UPDATE 1-Brazil: OGX may keep blocks under bankruptcy protection
RIO DE JANEIRO, Oct 17 (Reuters) - Cash-strapped Brazilian oil company OGX Petróleo e Gás Participaçãoes SA may get to keep its oil exploration blocks even if it files for bankruptcy protection, the head of Brazil's petroleum regulator, the ANP, said on Thursday.
Keeping those blocks though will depend on the company, part of Brazilian tycoon Eike Batista's EBX Group, meeting all the conditions of its current concession contracts, Magda Chambriard, the ANP's general director told reporters in Rio de Janeiro.
OGX is reported to be considering a bankruptcy filing as it runs out of cash to bring expensive offshore oilfields on line and generate enough revenue to pay for debt and expansion. OGX's stock fell more than 90 percent in the last year after its first offshore field produced less than expected. The OGX share-price drop, along with similar losses in EBX mining, energy, shipbuilding and port shares, made it harder for Batista to raise money to keep financing his EBX start-ups.
"The rules say a company could lose its concessions in a bankruptcy filing, not that it will lose them. That means there is room to hold on to the concessions," she said. "To keep them though OGX will have to follow its obligations to the letter."
OGX owns stakes in exploration and production blocks in the offshore Campos and Santos basins as well as along Brazil's far northeastern coast. It also has on-shore fields and blocks whose primary production is natural gas. A loss of these blocks, particularly Tubarão Martelo where it hopes to start output in the Campos Basin next month would seriously jeopardize the company's chance to continue operating.
Under the contracts governing its use of those areas, OGX is required to meet certain minimum exploration efforts during a set time frame, to pay a royalty on production and buy a fixed percentage of its goods and services during exploration development and production.
The Tuesday ouster of OGX's Chief Executive Officer Luiz Carneiro and his replacement by Paulo Simões Amaral, has opened the door for Batista, OGX's controlling shareholder, to exit the company and for OGX to seek bankruptcy protection, Reuters reported on Wednesday.
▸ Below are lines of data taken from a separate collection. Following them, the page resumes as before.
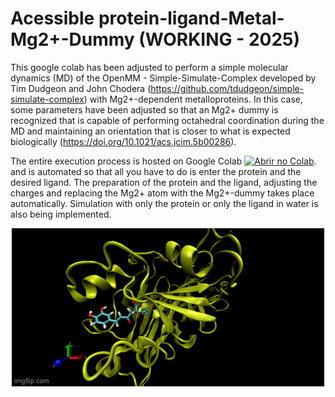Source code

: # Acessible protein-ligand-Metal-Mg2+-Dummy (WORKING - 2025)

This google colab has been adjusted to perform a simple molecular dynamics (MD) of the OpenMM - Simple-Simulate-Complex developed by Tim Dudgeon and John Chodera (https://github.com/tdudgeon/simple-simulate-complex) with Mg2+-dependent metalloproteins. In this case, some parameters have been adjusted so that an Mg2+ dummy is recognized that is capable of performing octahedral coordination during the MD and maintaining an orientation that is closer to what is expected biologically (https://doi.org/10.1021/acs.jcim.5b00286).

The entire execution process is hosted on Google Colab [![Abrir no Colab](https://colab.research.google.com/assets/colab-badge.svg)](https://colab.research.google.com/drive/1JWrIuQTpksdFexwtlSpfdo1y5ZQazJIL). and is automated so that all you have to do is enter the protein and the desired ligand. The preparation of the protein and the ligand, adjusting the charges and replacing the Mg2+ atom with the Mg2+-dummy takes place automatically. Simulation with only the protein or only the ligand in water is also being implemented.

<p align="center">
  <img src="/9mvn71.gif" alt="Descrição da Imagem" />
</p>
The bankruptcy filing is now more likely because Carneiro's departure strengthens the hands of Angra Partners, the financial adviser hired by Batista to restructure the liabilities of OGX, a source with knowledge of Angra's thinking told Reuters.
Angra wants to seek bankruptcy protection to shrink the company's debts to investors and suppliers and to allow it to continue operating as an oil company in a smaller form, said the source, who declined to be named because of the sensitivity of talks between OGX and creditors.
Batista's departure would facilitate this by allowing him to arrange to give his 50.2 percent stake in OGX to bondholders for all or part of OGX's $3.6 billion of notes, a move that could show a bankruptcy judge that Batista has made serious efforts to compensate creditors.
OGX fell 4.26 percent to 0.45 real in Sao Paulo trading on Thursday.